Companion dogs add much to our lives, they entertain and amuse us, their presence giving us comfort and sometimes purpose -- and we feel responsibility for their well-being. Their presence alongside us as we hike through the forest trails gives us the purpose for doing so, and enjoying nature. Jackie soon settled down and along with his sister Jillie, they resumed their usual sniffing and toddling along into the fall-dwindling bracken off the forest trails. When we get home going directly into the laundry room with them, we clean their paws and begin to extract the countless burrs they pick up on their soft haircoats. Yesterday we even found a tiny live snail in Jillie's footpads, placing it outside to continue its life in the garden.
Two days earlier we'd come across one of our trail-walking friends. He is in his mid-50s, and retired not by choice. He is by nature a tense man, concentrated on physical action so it made sense that he was with the RCMP special enforcement unit. He is of medium-height, wiry and energetic, with a perpetual look of concern on his face. He has always been involved in extreme sport activities and thrives on them, but that involvement has cost him dearly in one fracture after another. Not quite as serious as the shunt he now wears draining liquid from his brain whose delicate adjustment after an MRI scan is critical to his functioning. Which has been dreadfully impaired lately by the last strain his body took after his participation in another extreme sport event, leaving him for the past several months totally unable to do anything physical.
His wife, who has been walking their three working-breed dogs -- border collies from the same litter, the most well-trained and obedient dogs we've ever come across -- suddenly decided, he informed us, to go off to Orlando (puzzlingly, given the high-emergency weather threat that Florida is now under) with the mother of one of their sons-in-law, and is there now, so he has had to get those high-energy dogs out on his own, despite his excruciating pain. This is an instance where canine companion needs are met despite the obstacles to health that their human companions face. He was unable to walk very far and had to, in fact, crouch down from time to time in an effort to allow the pain he was experiencing to pass before carrying on.

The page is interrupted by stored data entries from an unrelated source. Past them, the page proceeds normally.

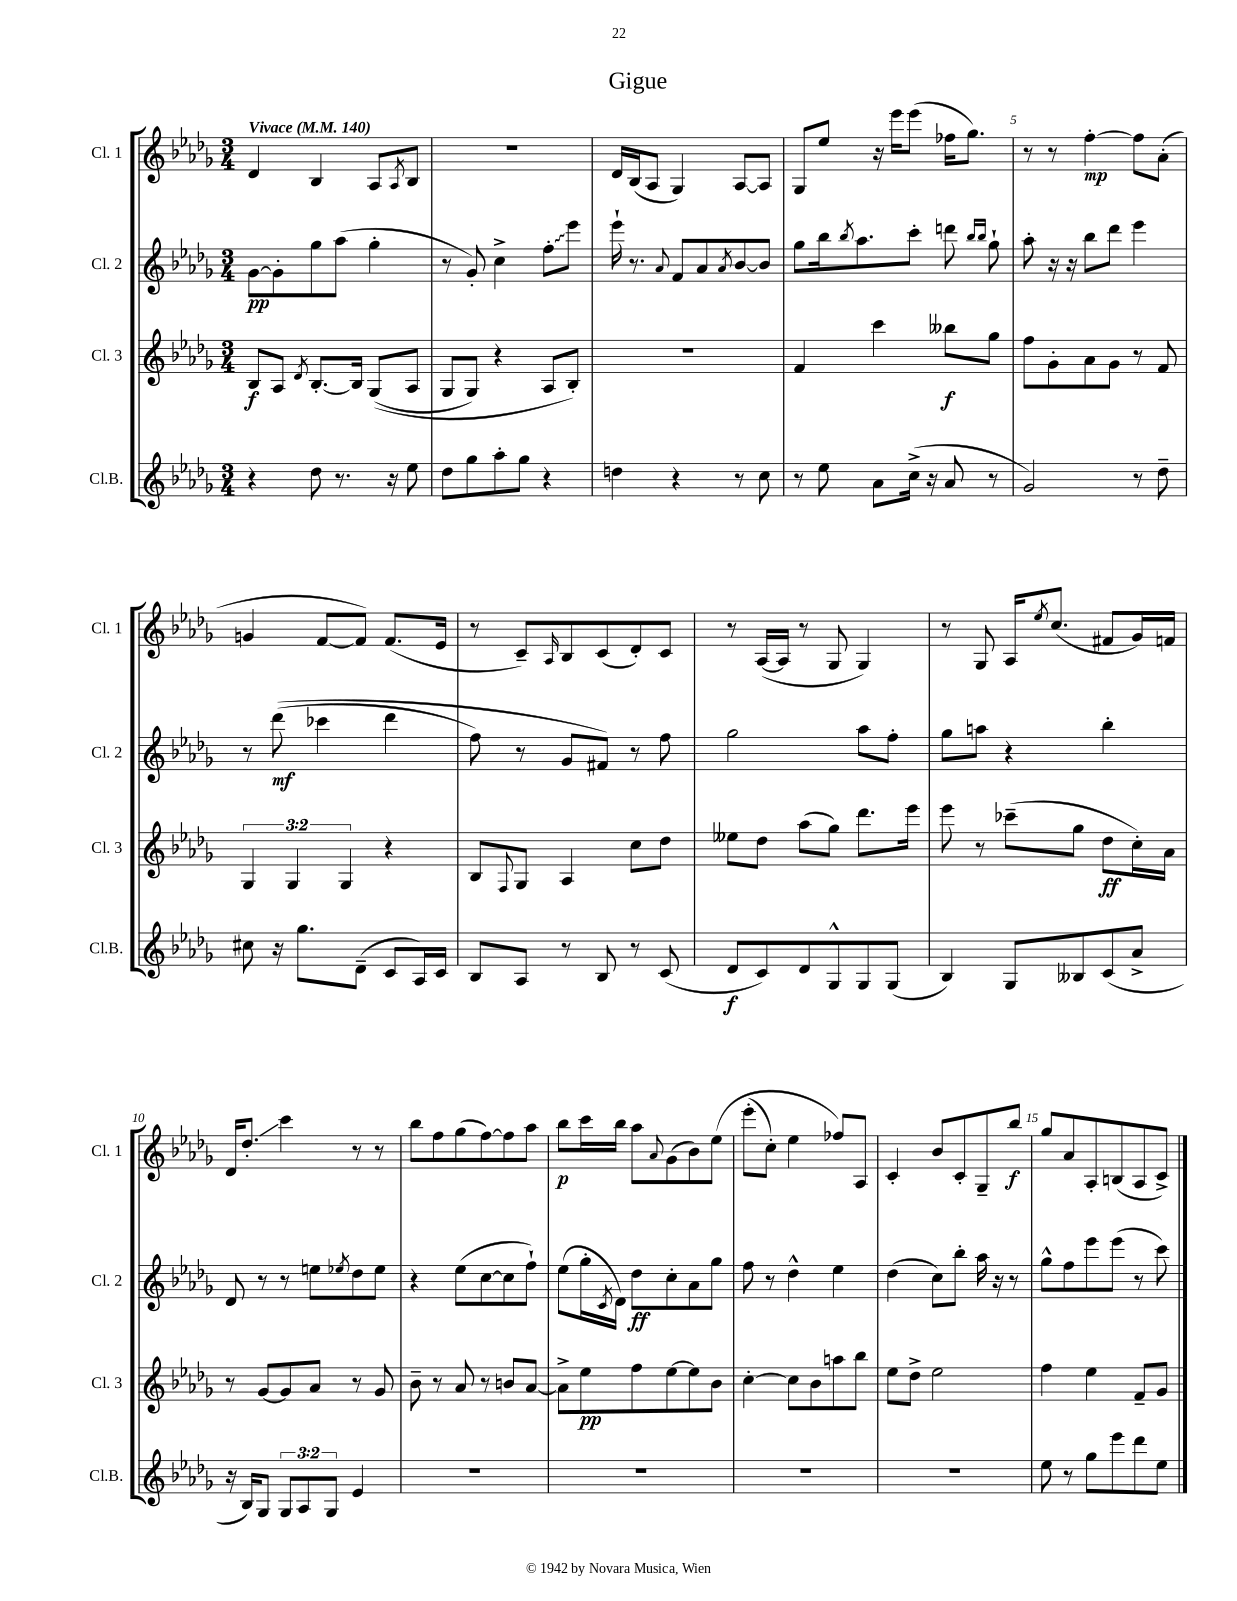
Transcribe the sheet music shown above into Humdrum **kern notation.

**kern	**kern	**kern	**kern
*staff4	*staff3	*staff2	*staff1
*clefG2	*clefG2	*clefG2	*clefG2
*k[b-e-a-d-g-]	*k[b-e-a-d-g-]	*k[b-e-a-d-g-]	*k[b-e-a-d-g-]
*M3/4	*M3/4	*M3/4	*M3/4
*MM140	*MM140	*MM140	*MM140
4r	8B-/L	[8g-\L	4d-/
.	8A-/J	8g-'\]	.
.	8qd-/	.	.
8dd-\	[8.B-'/L	8gg-\	4B-/
8.r	.	(8aa-\J	.
.	16B-/]Jk	.	.
.	&((8G-/L	4gg-'\	8A-/L
16r	.	.	.
.	.	.	8qA-/
8ee-\	8A-/J	.	8B-/J
=	=	=	=
8dd-\L	8G-/L	8r	2.r
8gg-\	8G-/J)	8g-'/)	.
8aa-'\	4r	4cc^\	.
8gg-\J	.	.	.
4r	8A-/L	8ff'\L	.
.	8B-'/J&)	8eee-\J	.
=	=	=	=
4dd\	2.r	16eee-`\	16d-/LL
.	.	8.r	(16B-/J
.	.	.	8A-/J
.	.	8qqa-/	.
4r	.	8f/L	4G-/)
.	.	8a-/	.
.	.	8qa-/	.
8r	.	[8b-/	[8A-/L
8cc\	.	8b-/]J	8A-/]J
=	=	=	=
8r	4f/	8gg-\L	8G-/L
8ee-\	.	16bb-\k	8ee-/J
.	.	8qbb-/	.
.	.	8.aa-\	.
8a-\L	4ccc\	.	16r
.	.	.	16eee-\LK
(16cc^\Jk	.	8ccc'\J	(8eee-\J
16r	.	.	.
8a-/	8bb--\L	8ddd\	16ff-\LK
.	.	.	8.gg-\J)
.	.	16qqbb-/LL	.
.	.	16qqbb-/JJ	.
8r	8gg-\J	8gg-`\	.
=	=	=	=
2g-/)	8ff\L	8aa-'\	8r
.	8g-'\	16r	8r
.	.	16r	.
.	8a-\	8bb-\L	[4ff'\
.	8g-\J	8ddd-\J	.
8r	8r	4eee-\	8ff\]L
8dd-~\	8f/	.	(8a-'\J
=	=	=	=
8cc#\	6G-/	8r	4g/
16r	.	&((8ddd-\	.
.	6G-/	.	.
8.gg-\L	.	.	.
.	.	4ccc-\	[8f/L
.	6G-/	.	.
(8d-~\J	.	.	8f/]J)
8c/L	4r	4ddd-\	(8.f/L
16A-/L)	.	.	.
16c/JJ	.	.	16e-/Jk
=	=	=	=
8B-/L	8B-/L	8ff\)	8r
.	8qqF/	.	.
8A-/J	8G-/J	8r	8c~/L)
.	.	.	16qqA-/
8r	4A-/	8g-/L	8B-/
8B-/	.	8f#/J&)	(8c/
8r	8cc\L	8r	8d-'/)
(8c/	8dd-\J	8ff\	8c/J
=	=	=	=
8d-/L	8ee--\L	2gg-\	8r
8c/)	8dd-\J	.	([16A-/LL
.	.	.	16A-/]JJ
8d-/	(8aa-\L	.	8r
8G-^^/	8gg-\J)	.	8G-/
8G-/	8.ddd-\L	8aa-\L	4G-/)
(8G-/J	.	8ff'\J	.
.	16eee-\Jk	.	.
=	=	=	=
4B-/)	8eee-\	8gg-\L	8r
.	8r	8aa\J	8G-/
8G-/L	(8ccc-~\L	4r	16A-/LK
.	.	.	8qee-/
.	.	.	(8.cc/J
8B--/	8gg-\J	.	.
(8c/	8dd-\L	4bb-'\	8f#/L
8a-^/J	16cc'\L)	.	16g-/L)
.	16a-\JJ	.	16f/JJ
=	=	=	=
16r	8r	8d-/	16d-/LK
16B-/LK)	.	.	8.dd-'/J
8G-/J	[8g-/L	8r	.
12G-/L	8g-/]	8r	4ccc\
12A-/	.	.	.
.	8a-/J	8ee\L	.
12G-/J	.	.	.
.	.	8qee-/	.
4e-/	8r	8dd-\	8r
.	8g-/	8ee-\J	8r
=	=	=	=
2.r	8b-~\	4r	8bb-\L
.	8r	.	8ff\
.	8a-/	(8ee-\L	(8gg-\
.	8r	[8cc\	[8ff\)
.	8b/L	8cc\]	8ff\]
.	[8a-/J	8ff`\J)	8aa-\J
=	=	=	=
2.r	8a-^\]L	(8ee-\L	8bb-\L
.	8ee-\	16gg-'\L	16ccc\L
.	.	8qc/	.
.	.	16d-\JJ)	16bb-\JJ
.	8ff\	8dd-\L	8aa-\L
.	.	.	8qqa-/
.	[8ee-\	8cc'\	(8g-\
.	8ee-\]	8a-\	8b-\)
.	8b-\J	8gg-\J	&(8ee-\J
=	=	=	=
2.r	[4cc'\	8ff\	(8eee-'\L
.	.	8r	8cc'\J)
.	8cc\]L	4dd-^^\	4ee-\
.	8b-\	.	.
.	8aa\	4ee-\	8ff-/L&)
.	8bb-\J	.	8A-/J
=	=	=	=
2.r	8ee-\L	(4dd-\	4c'/
.	8dd-^\J	.	.
.	2ee-\	8cc\L)	8b-/L
.	.	8bb-'\J	8c'/
.	.	16aa-\	8G-~/
.	.	16r	.
.	.	8r	8bb-/J
=	=	=	=
8ee-\	4ff\	8gg-^^\L	8gg-/L
8r	.	8ff\	8a-/
8gg-\L	4ee-\	8eee-\	8A-'/
8eee-\	.	(8eee-\J	(8B/
8ddd-\	8f~/L	8r	8A-/
8ee-\J	8g-/J	8ccc\)	8c^/J)
==	==	==	==
*-	*-	*-	*-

And then there is another dog-walking, trail-hiking friend of ours about the same age, also now retired, who now walks alone. It's difficult for us to accustom ourselves to seeing him without his beautiful, good-natured white German Shepherd but she suddenly died, leaving him in disbelief at the suddenness and lack of symptoms. She accompanied him on all his walks; like our friend with the border collies, he habitually took her out into the woods two or three times daily. Now, he continues his walks as a matter of personal necessity for his own health, missing her presence, expecting from time to time to see her walking toward him. He is a man of immense height, almost seven feet, with a well-built girth, a veritable giant, wearing a cardiac pacemaker. He experienced heart failure about a decade earlier and at that time underwent open-heart surgery. His wife never accompanies him on his walks; some people are devoted to touching nature intimately as possible, most others are indifferent to that need.
These are both resolutely determined people focused on getting on with life. Their companion dogs have helped them enjoy life to its fullest potential, but in the same token, leaving these people burdened, cognizant of their need to respond to the health requirements of their companions, and sometimes achieving a balance becomes very difficult.